┌────────
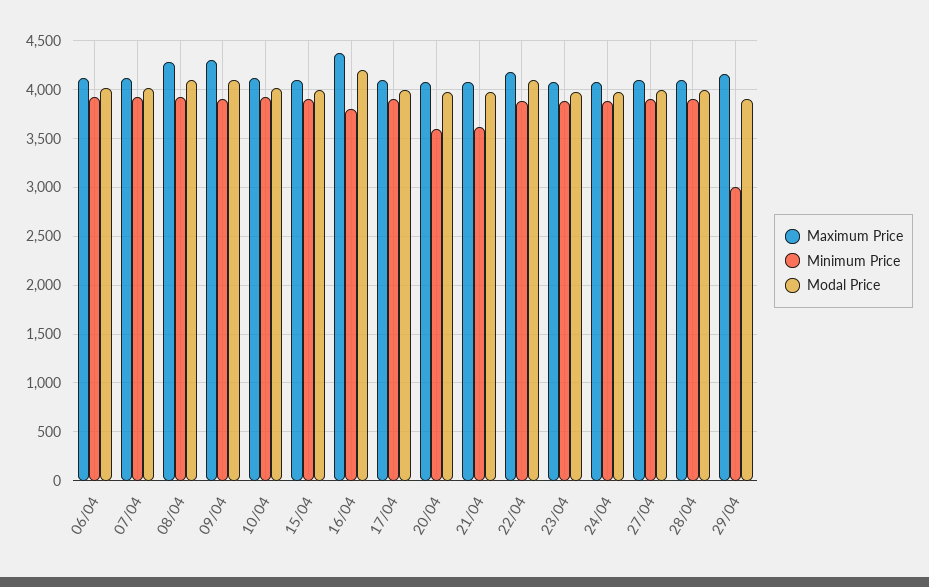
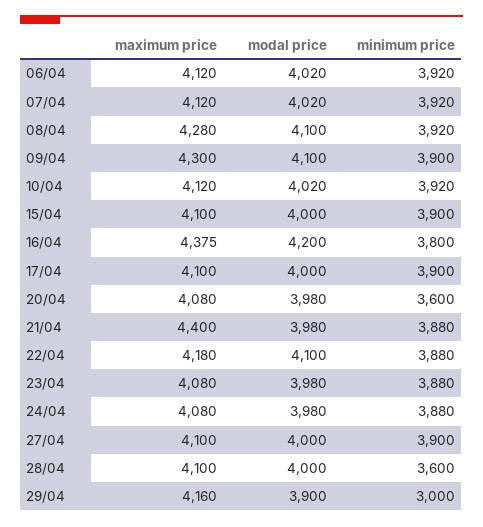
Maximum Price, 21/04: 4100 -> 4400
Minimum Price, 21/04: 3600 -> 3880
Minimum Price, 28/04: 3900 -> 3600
└────────
┌────────
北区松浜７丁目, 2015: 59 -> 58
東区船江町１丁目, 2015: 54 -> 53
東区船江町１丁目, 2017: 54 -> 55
└────────
┌────────
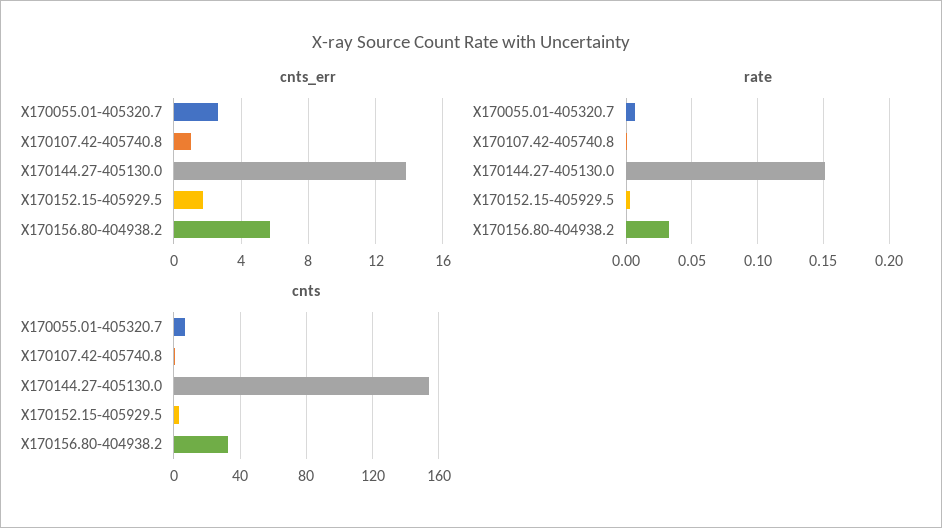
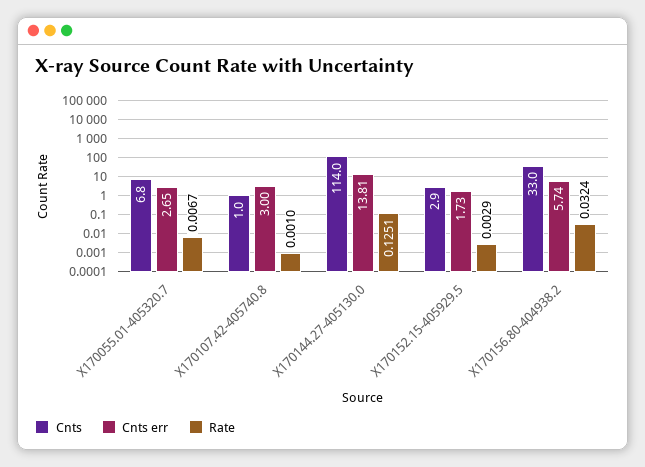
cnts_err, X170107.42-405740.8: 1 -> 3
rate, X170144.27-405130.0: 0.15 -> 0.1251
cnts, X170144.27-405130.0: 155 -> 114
└────────
▶ _WHAT YOU SHOULD DO_
Restate word for word only the lines above from the line containing "Maximum Price, 21/04: 4100 -> 4400" to the line containing "Minimum Price, 28/04: 3900 -> 3600", both of them included.

▶ _ANSWER BOX_
Maximum Price, 21/04: 4100 -> 4400
Minimum Price, 21/04: 3600 -> 3880
Minimum Price, 28/04: 3900 -> 3600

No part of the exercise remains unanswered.